10. The system of claim 1 , wherein the predetermined backchannel response is a catch phrase.
11. The system of claim 1 , wherein the voice stream input is processed in the Spanish language.
12. A method for providing an audible backchannel response between a voice processing system and a user, while the user is speaking a message, comprising:
digitizing the message;
monitoring the message to identify a temporal pattern of speech and non-speech time intervals based on timing therebetween;
storing said message; and
producing a backchannel response based on the identified temporal pattern of speech and non-speech time intervals if the identified temporal pattern of speech and non-speech time intervals matches a predetermined temporal pattern of speech and non-speech time intervals, said predetermined temporal pattern of speech and non-speech time intervals comprising at least one time period of speech of a first predetermined length intermixed with at least one time period of non-speech of a second predetermined length in a predetermined pattern, wherein the backchannel reponse is produced by a speech synthesis mechanism and is stored in a digitally encoded file.
13. The method of claim 12 , further comprising the step of classifying a period of speech during the speaking thereof.
14. The method of claim 13 , further comprising the step of initiating a first timer to measure the period of speech.
15. The method of claim 12 , further comprising the step of classifying a period of non-speech during the speaking thereof.
16. The method of claim 15 , further comprising the step of initiating a second timer to measure the period of non-speech.
17. The method of claim 16 , further comprising the step of comparing the measured period of non-speech to a predetermined time period of non-speech.
18. The method of claim 17 , further comprising the step of comparing the measured period of speech to a predetermined time period of speech.
19. The method of claim 18 , further comprising the step of randomly selecting the backchannel response from a plurality of predetermined responses prior to the step of producing.
20. The method of claim 19 , further comprising the step of resetting the first and second timers to a predetermined basetime respectively.
21. The method of claim 12 , wherein the voice processing system is located in a telecommunications network.
22. The method of claim 12 , further comprising the step of identifying the language of the user using a computational linguistical method.
23. The method of claim 12 , wherein the voice processing system is a voice mail system.
24. The method of claim 12 , wherein the voice processing system is a voice transcription device.
══════════
## WHAT THIS EXERCISE ASKS:
1) From the backchannel claims, reproduce word for word the span from "18. The method" to "computational linguistical method.".
2) Using the backchannel claims, state whether each statement agrees with them, answering yes or no and quoting the deciding words. (a) Claim 14 uses a second timer to measure the period of speech. (b) Claim 19 selects the backchannel response at random from several predetermined responses. (c) In claim 23, the voice processing system is a voice mail system.
══════════
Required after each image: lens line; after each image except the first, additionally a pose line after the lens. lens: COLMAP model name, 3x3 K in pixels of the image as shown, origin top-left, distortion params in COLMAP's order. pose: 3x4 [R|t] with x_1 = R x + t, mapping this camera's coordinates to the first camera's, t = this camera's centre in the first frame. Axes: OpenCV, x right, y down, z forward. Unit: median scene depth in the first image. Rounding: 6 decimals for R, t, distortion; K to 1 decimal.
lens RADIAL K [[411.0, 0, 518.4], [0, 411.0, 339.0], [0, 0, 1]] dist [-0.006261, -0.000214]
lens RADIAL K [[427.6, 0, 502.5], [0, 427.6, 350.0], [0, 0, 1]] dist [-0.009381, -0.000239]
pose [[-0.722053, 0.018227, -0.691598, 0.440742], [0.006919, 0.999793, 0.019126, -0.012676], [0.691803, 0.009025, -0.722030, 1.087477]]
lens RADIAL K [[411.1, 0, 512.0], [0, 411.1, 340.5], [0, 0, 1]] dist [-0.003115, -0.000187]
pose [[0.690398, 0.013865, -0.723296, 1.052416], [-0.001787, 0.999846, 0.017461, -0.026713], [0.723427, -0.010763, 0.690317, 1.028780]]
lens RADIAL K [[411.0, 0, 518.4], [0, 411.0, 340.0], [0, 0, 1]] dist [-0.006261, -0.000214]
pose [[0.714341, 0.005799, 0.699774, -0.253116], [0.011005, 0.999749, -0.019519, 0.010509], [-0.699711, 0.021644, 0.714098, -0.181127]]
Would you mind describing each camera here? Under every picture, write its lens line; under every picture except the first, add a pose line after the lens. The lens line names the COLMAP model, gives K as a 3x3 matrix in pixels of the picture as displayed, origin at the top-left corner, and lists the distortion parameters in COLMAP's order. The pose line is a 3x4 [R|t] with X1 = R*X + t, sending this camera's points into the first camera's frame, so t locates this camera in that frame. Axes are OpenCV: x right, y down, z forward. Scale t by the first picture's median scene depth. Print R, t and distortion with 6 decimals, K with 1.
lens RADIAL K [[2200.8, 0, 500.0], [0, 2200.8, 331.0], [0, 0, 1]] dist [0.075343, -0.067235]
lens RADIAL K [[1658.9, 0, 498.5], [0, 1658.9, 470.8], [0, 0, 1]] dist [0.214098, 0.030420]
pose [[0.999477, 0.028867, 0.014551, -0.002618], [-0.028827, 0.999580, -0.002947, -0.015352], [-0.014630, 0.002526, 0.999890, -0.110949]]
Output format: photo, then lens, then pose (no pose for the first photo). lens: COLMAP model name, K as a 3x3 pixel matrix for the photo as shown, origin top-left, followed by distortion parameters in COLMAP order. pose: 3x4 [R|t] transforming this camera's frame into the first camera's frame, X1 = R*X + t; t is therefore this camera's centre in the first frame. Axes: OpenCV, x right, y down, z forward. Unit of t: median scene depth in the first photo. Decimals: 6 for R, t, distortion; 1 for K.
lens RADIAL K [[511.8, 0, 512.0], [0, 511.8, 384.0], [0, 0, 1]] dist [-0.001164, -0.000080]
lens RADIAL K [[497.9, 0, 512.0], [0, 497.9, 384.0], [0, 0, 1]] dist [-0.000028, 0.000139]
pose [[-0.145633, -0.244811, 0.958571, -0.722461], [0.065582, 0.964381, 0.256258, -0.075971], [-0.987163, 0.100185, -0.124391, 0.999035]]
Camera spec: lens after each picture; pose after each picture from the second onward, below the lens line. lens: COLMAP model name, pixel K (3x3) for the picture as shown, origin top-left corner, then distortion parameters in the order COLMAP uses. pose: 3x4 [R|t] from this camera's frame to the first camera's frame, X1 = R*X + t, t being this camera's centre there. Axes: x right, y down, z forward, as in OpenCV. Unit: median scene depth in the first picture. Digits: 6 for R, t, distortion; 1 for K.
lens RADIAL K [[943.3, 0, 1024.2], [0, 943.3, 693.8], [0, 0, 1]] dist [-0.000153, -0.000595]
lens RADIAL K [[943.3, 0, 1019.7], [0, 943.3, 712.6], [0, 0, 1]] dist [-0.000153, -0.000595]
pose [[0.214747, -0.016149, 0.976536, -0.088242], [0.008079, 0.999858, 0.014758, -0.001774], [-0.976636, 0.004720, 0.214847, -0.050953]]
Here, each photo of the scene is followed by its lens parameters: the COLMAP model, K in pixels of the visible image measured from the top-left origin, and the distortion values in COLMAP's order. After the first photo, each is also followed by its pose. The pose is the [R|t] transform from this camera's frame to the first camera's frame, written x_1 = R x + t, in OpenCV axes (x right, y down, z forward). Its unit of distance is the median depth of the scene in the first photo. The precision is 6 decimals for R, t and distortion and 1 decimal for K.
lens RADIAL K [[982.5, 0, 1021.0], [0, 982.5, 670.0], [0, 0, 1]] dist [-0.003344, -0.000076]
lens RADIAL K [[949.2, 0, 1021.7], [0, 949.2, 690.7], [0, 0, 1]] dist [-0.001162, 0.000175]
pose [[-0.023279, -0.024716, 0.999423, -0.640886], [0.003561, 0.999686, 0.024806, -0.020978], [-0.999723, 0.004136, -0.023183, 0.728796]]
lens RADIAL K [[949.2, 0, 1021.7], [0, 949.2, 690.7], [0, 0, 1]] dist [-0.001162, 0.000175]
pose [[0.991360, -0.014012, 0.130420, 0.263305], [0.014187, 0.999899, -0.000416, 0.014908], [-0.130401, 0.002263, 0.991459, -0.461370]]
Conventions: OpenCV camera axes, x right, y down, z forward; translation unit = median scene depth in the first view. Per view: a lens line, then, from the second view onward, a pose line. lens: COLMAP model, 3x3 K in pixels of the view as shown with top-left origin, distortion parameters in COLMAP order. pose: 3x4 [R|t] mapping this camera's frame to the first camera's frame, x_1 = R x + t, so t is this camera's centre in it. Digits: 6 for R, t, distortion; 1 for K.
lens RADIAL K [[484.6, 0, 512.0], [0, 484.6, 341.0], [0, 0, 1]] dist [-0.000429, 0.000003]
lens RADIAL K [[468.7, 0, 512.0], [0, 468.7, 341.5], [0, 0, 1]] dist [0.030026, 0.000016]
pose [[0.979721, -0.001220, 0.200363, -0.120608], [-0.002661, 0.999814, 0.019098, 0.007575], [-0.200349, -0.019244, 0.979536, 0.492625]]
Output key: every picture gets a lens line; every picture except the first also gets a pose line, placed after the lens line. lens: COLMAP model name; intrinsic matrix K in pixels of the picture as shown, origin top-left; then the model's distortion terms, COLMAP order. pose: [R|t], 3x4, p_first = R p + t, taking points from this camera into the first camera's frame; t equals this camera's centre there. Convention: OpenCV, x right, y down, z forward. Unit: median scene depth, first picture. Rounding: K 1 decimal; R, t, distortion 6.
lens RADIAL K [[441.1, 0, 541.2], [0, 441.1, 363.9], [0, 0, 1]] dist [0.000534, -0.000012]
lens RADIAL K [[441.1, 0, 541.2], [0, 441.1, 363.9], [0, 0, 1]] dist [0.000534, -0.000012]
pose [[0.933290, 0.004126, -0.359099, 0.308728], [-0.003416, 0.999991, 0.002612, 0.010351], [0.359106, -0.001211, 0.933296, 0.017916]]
══════════
## PER-TASK OUTPUTS:
1)
18. The method of claim 17 , further comprising the step of comparing the measured period of speech to a predetermined time period of speech.
19. The method of claim 18 , further comprising the step of randomly selecting the backchannel response from a plurality of predetermined responses prior to the step of producing.
20. The method of claim 19 , further comprising the step of resetting the first and second timers to a predetermined basetime respectively.
21. The method of claim 12 , wherein the voice processing system is located in a telecommunications network.
22. The method of claim 12 , further comprising the step of identifying the language of the user using a computational linguistical method.

2)
(a) No: "initiating a first timer to measure the period of speech."
(b) Yes: "randomly selecting the backchannel response from a plurality of predetermined responses prior to the step of producing."
(c) Yes: "wherein the voice processing system is a voice mail system."